Le Président Henri Emmanuelli a souhaité la bienvenue à M. Hans Eichel, en relevant que cette audition était une première dans l'histoire de la commission des finances et qu'elle faisait suite à une précédente audition de M. Laurent Fabius devant la commission des finances du Bundestag.

M. Laurent Fabius, ministre de l'économie, des finances et de l'industrie, a confirmé les propos du Président Henri Emmanuelli. Le dialogue franco-allemand constitue l'ordinaire du travail des ministres alors qu'il n'est pas aussi développé entre les parlements nationaux, ce qui est regrettable.

M. Hans Eichel a tout d'abord indiqué que l'opinion publique allemande et les parlements nationaux n'avaient pas encore pris pleinement conscience du cadre européen dans lequel s'inscrit désormais la politique économique et financière. La question qui se pose est celle de l'influence des parlements, notamment sous forme de négociations conjointes, préalables aux décisions de Bruxelles.

Au-delà de la solidité des intérêts économiques unissant la France et l'Allemagne, la réconciliation des deux pays depuis cinquante ans revêt une portée affective très forte, comme le montre encore aujourd'hui l'immense succès du film français « Huit femmes » au festival de Berlin.

* Données sources:

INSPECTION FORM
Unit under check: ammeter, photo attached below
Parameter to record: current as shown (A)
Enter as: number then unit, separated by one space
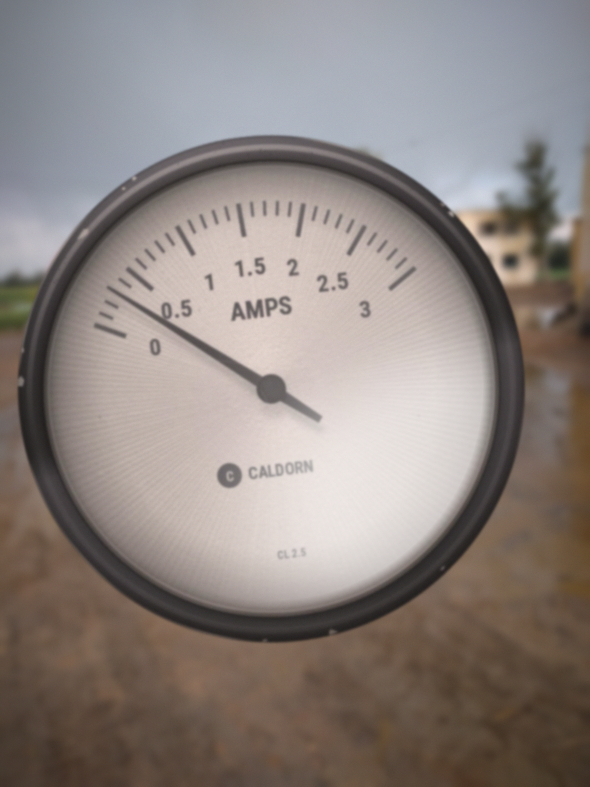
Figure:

* Travail à faire:
[1] Répondez aux questions suivantes sur le texte consacré à l'audition de M. Hans Eichel.
(a) À quelle audition précédente celle-ci faisait-elle suite, selon le Président Henri Emmanuelli ?
(b) Quelle fonction M. Laurent Fabius occupe-t-il ?
(c) Quel film français est cité, et dans quel festival a-t-il connu un immense succès ?
[2] Rédigez la suite du texte consacré à l'audition de M. Hans Eichel en partant de sa dernière phrase.
Les lignes n'interviennent pas dans cet exercice.

* Corrigé des exercices:
[1]
(a) Elle faisait suite à une audition de M. Laurent Fabius devant la commission des finances du Bundestag.
(b) Il est ministre de l'économie, des finances et de l'industrie.
(c) Le film « Huit femmes », au festival de Berlin.

[2]
La coordination des politiques nationales en matière économique et financière est une réalité incontestable. Au sein de l'eurogroupe, les débats sont permanents : la concurrence fiscale déloyale et la fiscalité de l'épargne en sont autant d'exemples. L'harmonisation de la taxation des plus-values et des bénéfices en Europe est une nécessité, mais elle doit se faire dans une transparence accrue. L'avènement de l'union monétaire semble incompatible avec une trop grande disparité des systèmes d'imposition. On pourrait ainsi envisager d'adopter des assiettes d'imposition comparables au sein de l'union monétaire en admettant une modulation des taux selon les pays, puis en les rapprochant.

L'introduction de l'euro a constitué une réussite tangible de la coopération franco-allemande et de l'intégration européenne au sein de laquelle chacun défend ses intérêts sans les imposer aux autres, notamment aux petits pays. L'euro est un pilier qui soutient la maison commune.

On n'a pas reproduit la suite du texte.